Project: Virtual Proteomics Data Analysis Cluster (proteomics.mcw.edu/vipdac)
Developer: Andy Greene, Director of the Biotechnology and Bioengineering Center, Medical College of Wisconsin
Solution: Greene developed ViPDAC for cloud-based analyses on large proteomics datasets. With ViPDAC, multiple analyses can run simultaneously, so that users can try things they normally wouldn’t have tried before because of a lack of computer resources, Greene says. For example, a user can test how changing the parameters in parallel analyses alters the output of a protein search.

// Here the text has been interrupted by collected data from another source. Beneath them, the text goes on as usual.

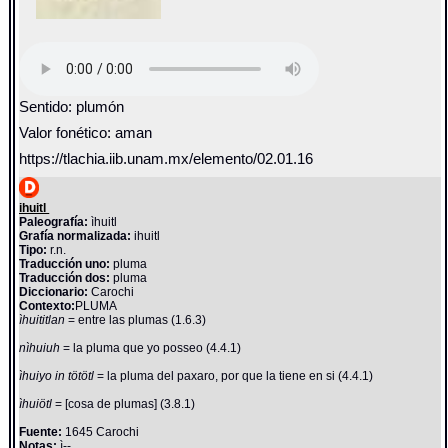
Sentido: plumón
Valor fonético: aman
https://tlachia.iib.unam.mx/elemento/02.01.16
ihuitl
Paleografía:
ìhuitl
Grafía normalizada:
ihuitl
Tipo:
r.n.
Traducción uno:
pluma
Traducción dos:
pluma
Diccionario:
Carochi
Contexto:
PLUMA
ìhuititlan
= entre las plumas (1.6.3)
nìhuiuh
= la pluma que yo posseo (4.4.1)
ìhuiyo in tötötl
= la pluma del paxaro, por que la tiene en si (4.4.1)
ìhuiötl
= [cosa de plumas] (3.8.1)
Fuente:
1645 Carochi
Notas:
ì--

ViPDAC gives users estimates of how much time and money an analysis will take so that they can determine how many processors they’d like to rent. “If there’s a conference in 2 weeks, you can opt for the ViPDAC analysis that will take 1 week, use 10 processors, and cost 75 cents” says Greene. “Or if you need the data for a lab meeting today, you might decide to pay the $250 for 5,000 processors because it’s on your PI’s card.”
Pro: Greene’s team compared a search for proteases in a sample of rat urine using a local cluster and using the cloud with ViPDAC. From their results, they extrapolated that searching the entire sample on a desktop computer would take 140 days, as compared to 5.7 days using a 20-node ViPDAC cluster.
Con: Uploading data onto the cloud is the rate-limiting step. If the connection between an institution and the cloud is slow, it can take hours to upload data from a local server onto the cloud.